A few days ago I donated some blood. I’d say this is because I am a wholly virtuous person, but I invariably spend a portion of my session looking up the various health benefits of getting rid of a pint of claret. The biscuits afterwards are a further inducement.
Yet on the whole, donating blood is one of those things that people take upon themselves to do for ‘the greater good’. It is a fairly miraculous process: the Volk of a country taking the time and effort to donate their precious bodily fluids so that others, unknown to them, after some wretched accident or some inner-city stabby-stabby enrichment, can have a stab at survival.
The notion that in some jurisdictions you are paid for your donation strikes many do-gooders as variously obscene, outrageous and/or American. Take this Guardian article, for example, which laments people being paid to donate plasma, asking ‘is that the kind of society we want to be?’ Presumably not paying them and hence not receiving the plasma would be a preferable outcome.

———

(REQUIRED ACTIONS)
#1 In the blood donation text, replace "biscuits" with "cookies" and give the passage from "A few days ago" up to and including "stab at survival.".
#2 List every adjective the blood donation text uses for how paid donation strikes many do-gooders.

———

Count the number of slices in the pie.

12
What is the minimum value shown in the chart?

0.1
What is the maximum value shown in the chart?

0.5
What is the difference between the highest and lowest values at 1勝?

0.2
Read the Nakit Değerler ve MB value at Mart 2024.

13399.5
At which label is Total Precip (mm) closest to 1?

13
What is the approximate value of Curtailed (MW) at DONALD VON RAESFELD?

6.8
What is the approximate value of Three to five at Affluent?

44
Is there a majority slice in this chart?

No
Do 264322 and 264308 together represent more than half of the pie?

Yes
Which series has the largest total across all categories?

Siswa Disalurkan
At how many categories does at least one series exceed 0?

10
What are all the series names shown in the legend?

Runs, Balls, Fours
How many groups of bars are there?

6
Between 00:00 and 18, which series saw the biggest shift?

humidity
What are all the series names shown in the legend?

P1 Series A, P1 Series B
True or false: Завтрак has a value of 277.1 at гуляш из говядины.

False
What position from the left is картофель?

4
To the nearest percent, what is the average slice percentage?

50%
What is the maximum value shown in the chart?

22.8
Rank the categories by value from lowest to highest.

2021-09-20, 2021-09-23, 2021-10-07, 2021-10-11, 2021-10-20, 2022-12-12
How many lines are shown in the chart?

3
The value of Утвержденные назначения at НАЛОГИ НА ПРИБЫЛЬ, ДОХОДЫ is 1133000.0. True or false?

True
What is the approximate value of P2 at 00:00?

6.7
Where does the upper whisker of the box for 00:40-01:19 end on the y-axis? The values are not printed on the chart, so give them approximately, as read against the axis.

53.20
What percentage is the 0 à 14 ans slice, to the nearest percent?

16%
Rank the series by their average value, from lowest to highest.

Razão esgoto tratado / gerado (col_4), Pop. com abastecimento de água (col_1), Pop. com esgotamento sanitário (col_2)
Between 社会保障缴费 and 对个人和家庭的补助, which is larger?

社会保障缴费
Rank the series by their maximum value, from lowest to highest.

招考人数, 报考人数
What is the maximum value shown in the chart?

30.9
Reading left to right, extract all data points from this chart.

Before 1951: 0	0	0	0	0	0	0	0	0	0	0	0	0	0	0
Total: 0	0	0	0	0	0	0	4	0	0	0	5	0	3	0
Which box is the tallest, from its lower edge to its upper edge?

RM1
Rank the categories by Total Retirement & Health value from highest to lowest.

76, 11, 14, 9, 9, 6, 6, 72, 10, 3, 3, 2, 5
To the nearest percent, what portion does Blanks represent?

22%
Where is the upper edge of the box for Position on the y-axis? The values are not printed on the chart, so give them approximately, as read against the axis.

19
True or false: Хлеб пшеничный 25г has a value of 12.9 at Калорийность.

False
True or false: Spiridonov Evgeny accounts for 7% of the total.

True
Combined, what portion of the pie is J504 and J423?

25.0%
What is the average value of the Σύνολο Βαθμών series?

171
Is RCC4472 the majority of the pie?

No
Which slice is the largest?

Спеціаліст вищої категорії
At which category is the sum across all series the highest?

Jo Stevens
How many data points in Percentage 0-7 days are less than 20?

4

———

(ANSWERS TO EACH TASK)
#1
A few days ago I donated some blood. I’d say this is because I am a wholly virtuous person, but I invariably spend a portion of my session looking up the various health benefits of getting rid of a pint of claret. The cookies afterwards are a further inducement.
Yet on the whole, donating blood is one of those things that people take upon themselves to do for ‘the greater good’. It is a fairly miraculous process: the Volk of a country taking the time and effort to donate their precious bodily fluids so that others, unknown to them, after some wretched accident or some inner-city stabby-stabby enrichment, can have a stab at survival.

#2 obscene, outrageous, American